Director – Blerta Basholli – 2021 – Kosovo – Cert. 15 – 84m

***

A woman whose husband went missing during the war encounters prejudice when she starts a small business to support herself and her family – out in cinemas on Friday, March 18th

Kosovan woman Fahrije (Yllka Gashi) lives with her teenage daughter and younger son and her father-in-law Haxhiu (Çun Lajçi). Her absent husband disappeared during the war and is likely dead, but no-one knows for certain and she keeps looking whenever more graves are discovered, often with clothes of the victims rather than their bodies. So far she has been unable to identify him, something of an emotional nightmare. She still tends his beehives, but occasionally gets stung and wonders how he managed to avoid that. Answer: he had a way with bees that she doesn’t.

However, life must go on and in the absence of a male breadwinner, she must provide income to feed herself, her kids and her father-in-law. She meets with other women in the village, some of whom are presumably in the same situation as she, and decides to set up a food business, making and selling jars of Avjar (roasted red pepper spread). The distribution side of this is be impossible without a car, so on the advice of a local women’s collective she tests for a driver’s licence and they find her a workable auto.

No sooner has she got wheels, however, than many of the local men start talking about her behind her back, effectively slut-shaming her for claiming her independence, standing on her own two feet and supporting herself without the aid of a man. Not all men; a local trader helps her out by donating initial supplies of peppers, although it later turns out that his motives are less than pure. The village is a conservative place and the opposition is fierce. Never mind that she’s not up to anything in the slightest bit sexual: she’s stepping outside the confines of accepted gender stereotypes and, for that reason, must be a slut.
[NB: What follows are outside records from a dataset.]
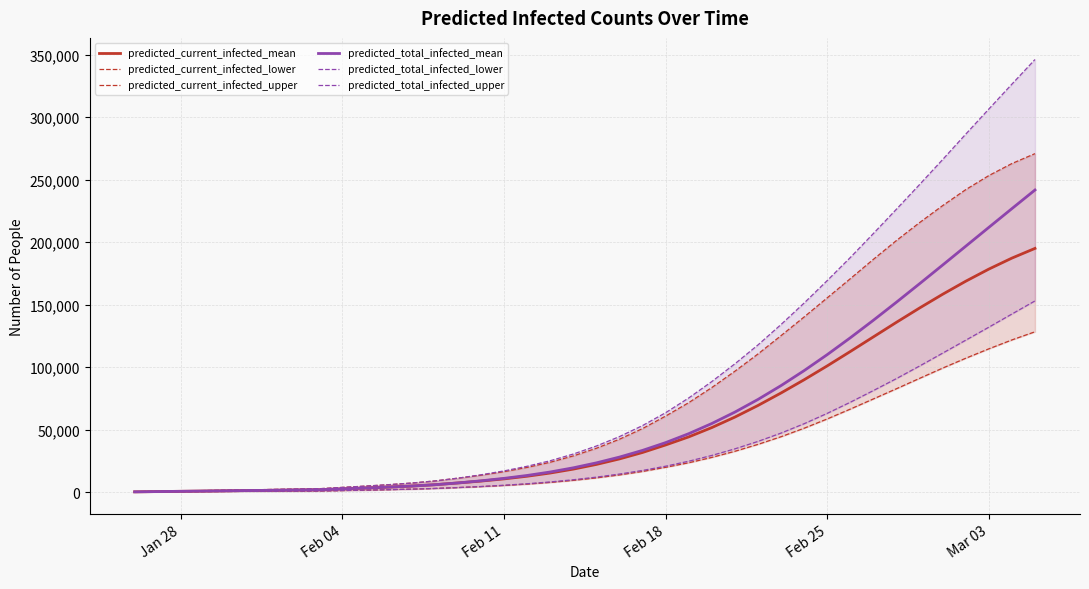

What are all the series names shown in the legend?

predicted_current_infected_mean, predicted_current_infected_lower, predicted_current_infected_upper, predicted_total_infected_mean, predicted_total_infected_lower, predicted_total_infected_upper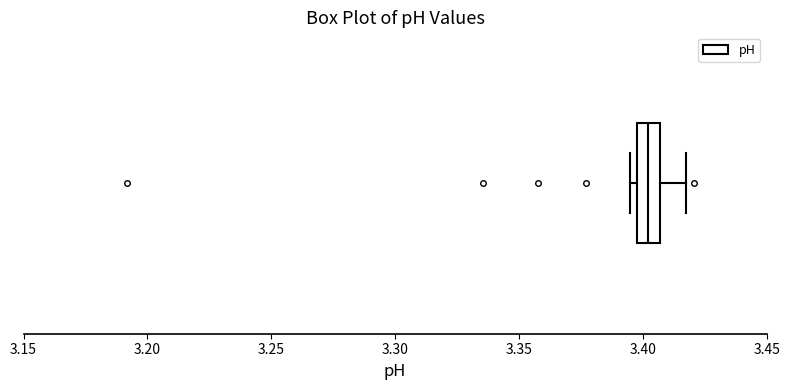

Read this box plot against the x-axis: the position of the median line, the range covered by the box, and the ends of both whiskers. The values are not printed on the chart, so give them approximately, as read against the axis.

median 3.400 (inside the box), box 3.400 to 3.405, whiskers 3.395 to 3.415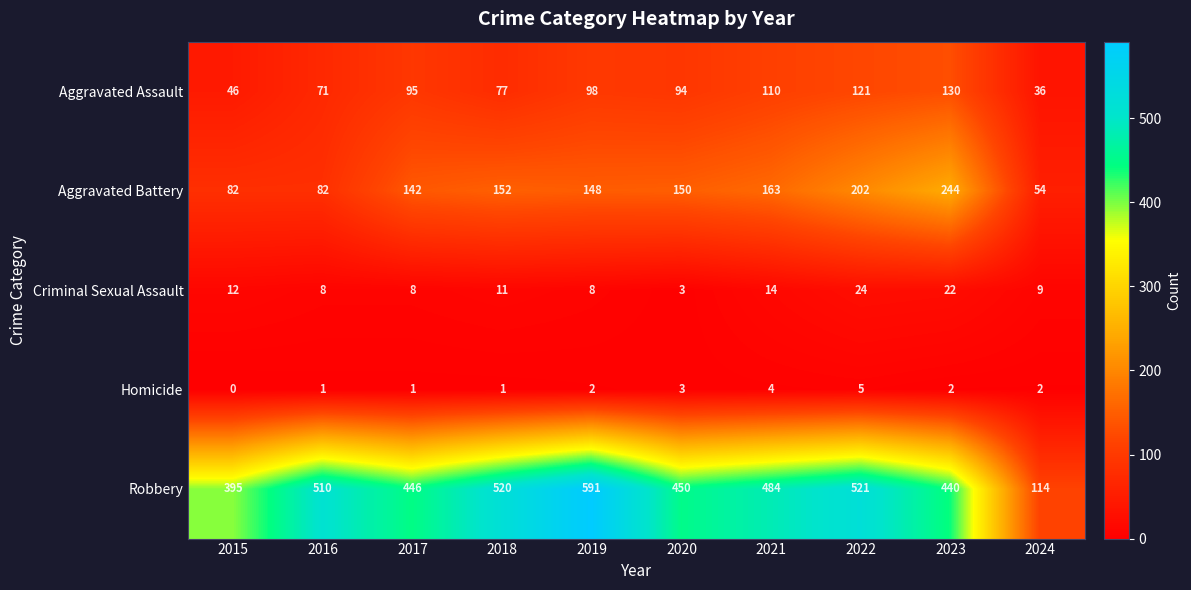

What is the total value across all series at 2019?

847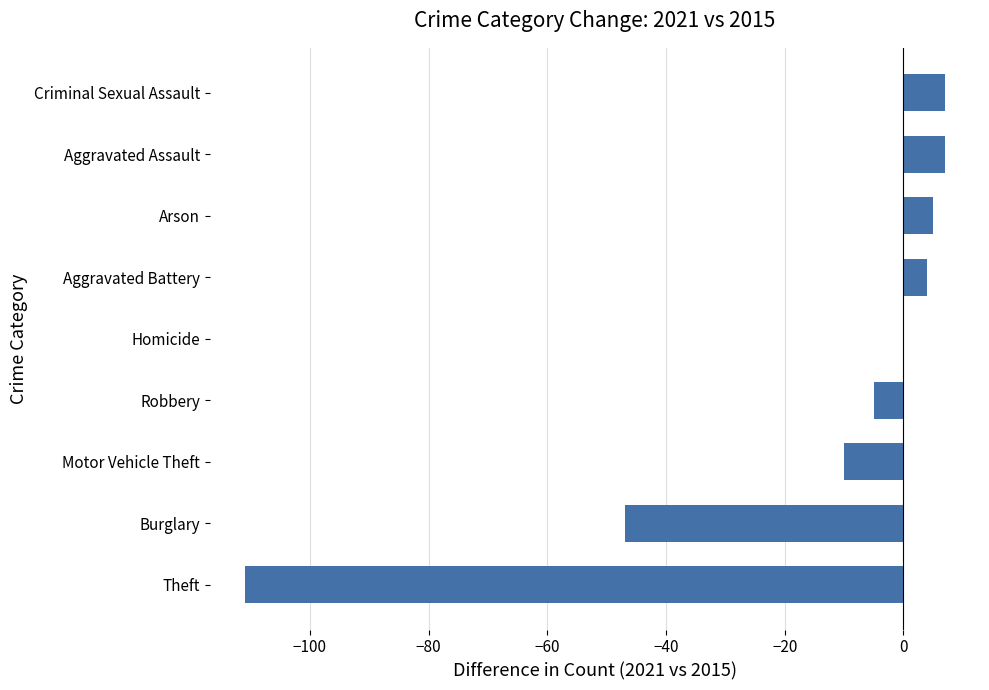

What is the change in value from Theft to Burglary?

+64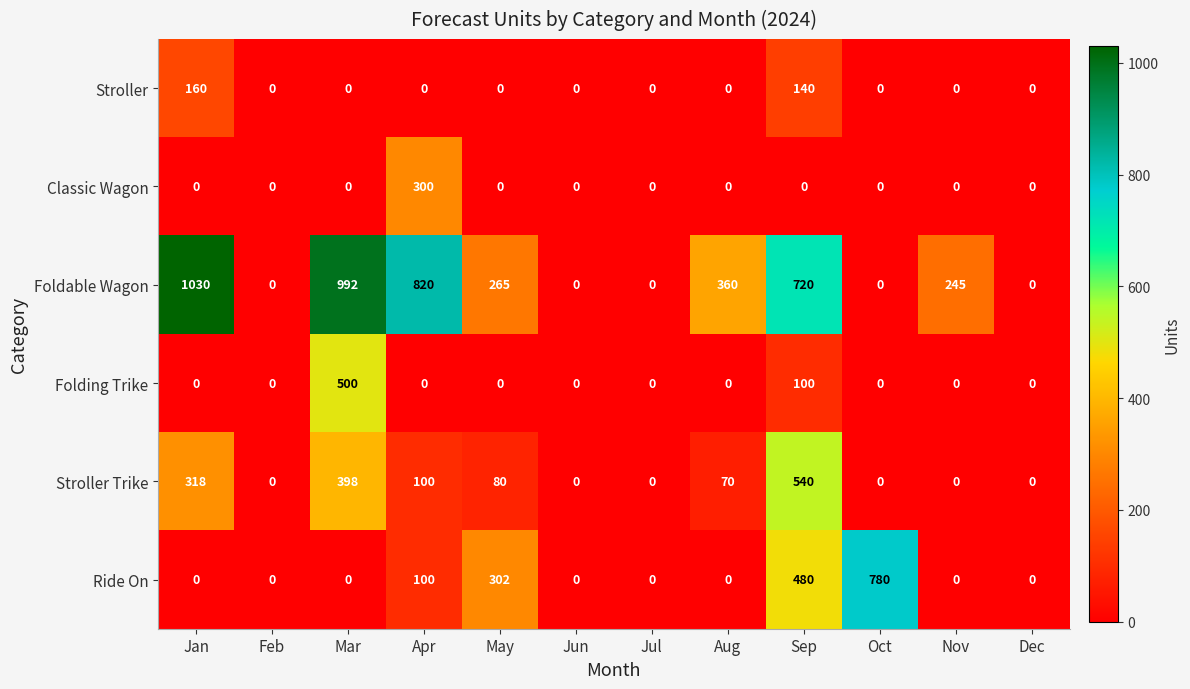

List the series in order of their peak value, highest first.

Foldable Wagon, Ride On, Stroller Trike, Folding Trike, Classic Wagon, Stroller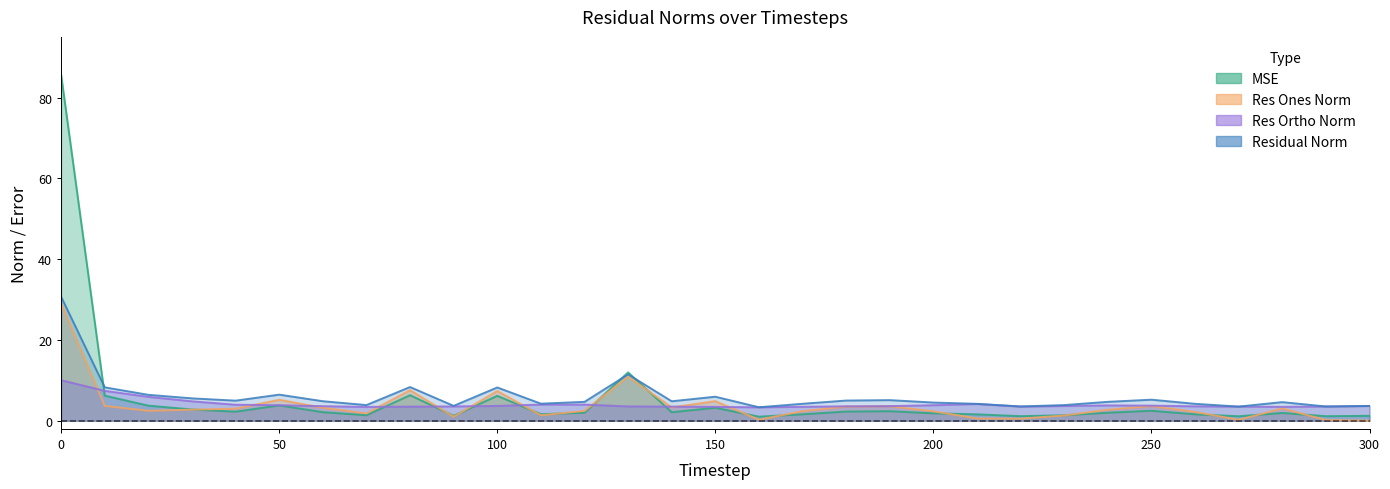

Which series has the largest total across all categories?

residual_norm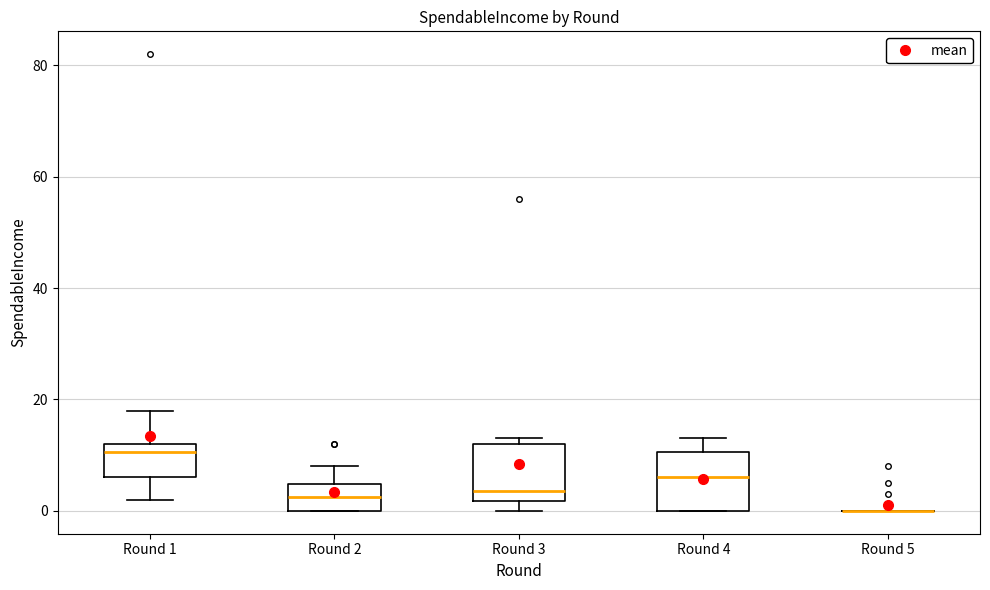

Reading left to right, read every box against the y-axis: the position of its median line, the range the box covers, and the ends of its whiskers. The values are not printed on the chart, so give them approximately, as read against the axis.

Round 1: median 10, box 6 to 12, whiskers 2 to 18
Round 2: median 2, box 0 to 4, whiskers 0 to 8
Round 3: median 4, box 2 to 12, whiskers 0 to 14
Round 4: median 6, box 0 to 10, whiskers 0 to 14
Round 5: box collapsed to a line at 0, whiskers 0 to 0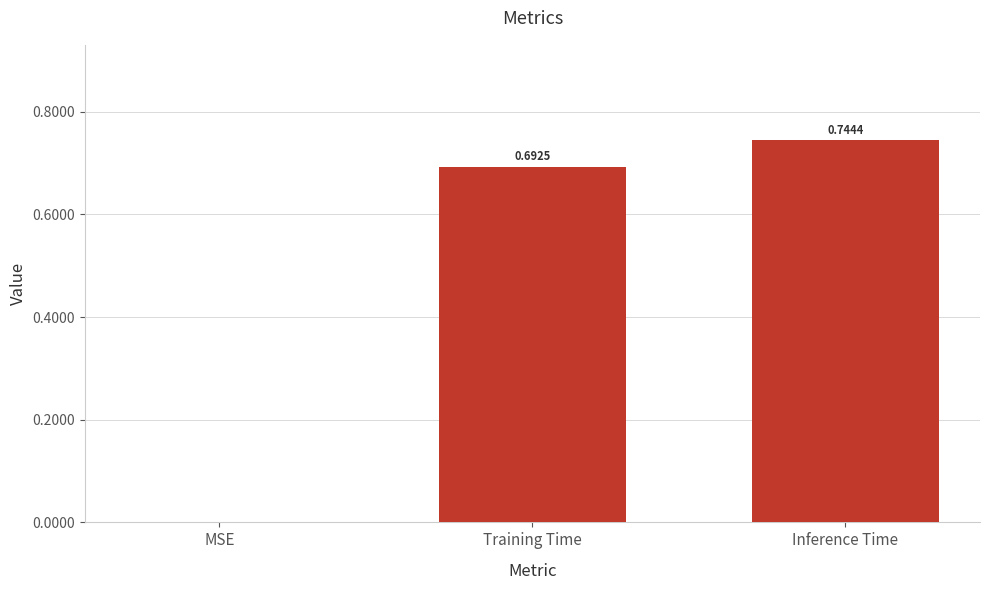

Where is the data nearest to the value 0?

MSE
Basholli’s slow-moving drama makes a strong statement by sheer bloody-mindedness, showing a woman determined to succeed in the face of bigoted opposition. Her family are scarcely any help, her father persistently warning her that “anything you do affects us all” and her daughter buying into the patriarchal myths and wishing her mother wouldn’t keep stepping out of line. The other women of her generation are more supportive, however, and this helps keep her going.

Gashi delivers a striking, grounded performance that really makes the audience feel the weight on her shoulders in terms of her continuing struggle with loss as she searches for her husband, her determination to do right by and look after her family without him and the unnecessary opposition and prejudice she faces as she tries to do what she must. The missing persons from the war may relate very specifically to Kosovo, but the misogyny she experiences is far more widespread than that and may well help the film reach a much wider international audience many of whom may feel some resonance with their own lives. On one level, it’s a simple, little film but on another entirely it packs something of an emotional wallop.

Hive is out in cinemas in the UK on Friday, March 18th.